Image du film Thérèse Desqueyroux

Thérèse Desqueyroux : les âmes grises

Critique

Thérèse Desqueyroux

En clôture du dernier Festival de Cannes, Thérèse Desqueyroux a provoqué une émotion justifiée : par l’hommage ainsi rendu au réalisateur de Mortelle randonnée, L’Effrontée, Un Secret décédé il y a quelques semaines, mais aussi par la beauté d’un film dont le classicisme (adaptation littéraire, reconstitution historique) constitue le dernier sommet de l’œuvre de Claude Miller.

Après le brillant "mille-feuille narratif" que constituait  Un Secret  d’après Philippe Grimbert (2007), Claude Miller a choisi au contraire de simplifier le roman de Mauriac, en abandonnant à la fois sa structure en « flash-back » (le livre s’ouvrait le soir du non-lieu prononcé en faveur de Thérèse) et la narration à la première personne (la confession que Thérèse destine à Bernard pour l’éclairer sur les raisons de son acte).  Le classicisme de la forme (narration linéaire, récit behaviouriste) ne met que mieux en valeur la singularité du roman de Mauriac, à la fois description d’un milieu (la bonne bourgeoise bordelaise) et étude d’un caractère (Thérèse, empoisonneuse malgré elle). En suivant pas à pas les étapes de la vie de Thérèse, le film montre l’étouffement patient de sa personnalité, l’engluement tragique dont elle ne sortira que trop tard, et de la pire des façons.
Remarquable de fluidité et de sensualité (en tirant partie du décor des Landes, pivot de la psyché de cette bourgeoisie terrienne), la reconstitution fait la part belle aux acteurs : Gilles Lellouche parfait en héritier à la fois rustre, borné, insensible, mais éloigné de toute idée mauvaise ; et bien sûr Audrey Tautou, métamorphosée en Thérèse opaque et ambiguë.
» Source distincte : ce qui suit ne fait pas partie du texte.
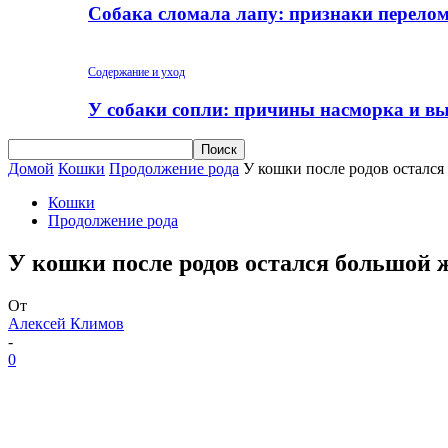
Собака сломала лапу: признаки перело
Содержание и уход
У собаки сопли: причины насморка и вы
Домой
Кошки
Продолжение рода
У кошки после родов остался
Кошки
Продолжение рода
У кошки после родов остался большой ж
От
Алексей Климов
-
0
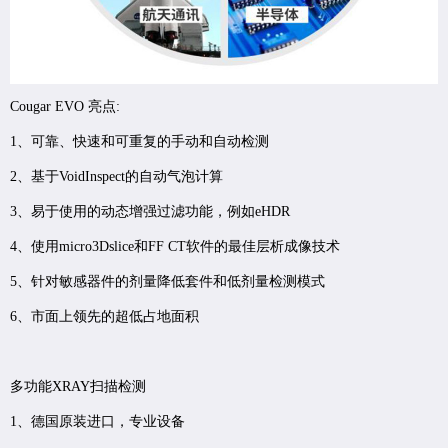
Cougar EVO 亮点:
1、可靠、快速和可重复的手动和自动检测
2、基于VoidInspect的自动气泡计算
3、易于使用的动态增强过滤功能，例如eHDR
4、使用micro3Dslice和FF CT软件的最佳层析成像技术
5、针对敏感器件的剂量降低套件和低剂量检测模式
6、市面上领先的超低占地面积
多功能XRAY扫描检测
1、德国原装进口，专业设备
Le monde décrit par Claude Miller n’est pas peint en noir et blanc : ses personnages sont plutôt des âmes grises (pour rependre le titre d’un roman de Philippe Claudel, adapté par Yves Angelo), dont les péripéties orchestrées par le roman permettent d’explorer tout le nuancier. Ainsi de la figure de Thérèse, certes écrasée par le manque d’amour et de spiritualité, victime des pesanteurs du mode de vie bourgeois (le patrimoine à faire fructifier, les convenances à respecter, les apparences à sauvegarder), mais aussi envieuse, manipulatrice, vélléitaire (sauf quand il s'agira d'empoisonner son mari)…
Claude Miller rend magnifiquement justice au grand roman psychologique à la française, celui d’avant "l’ère du soupçon" (Mauriac le publie en 1927), qui mettait tout son art à décrire la complexité de l'âme humaine. Thérèse Desqueyroux, qui sortira en novembre prochain, est en tout cas un beau support pour travailler en classe de Français la question du personnage de roman (au programme de 1ère).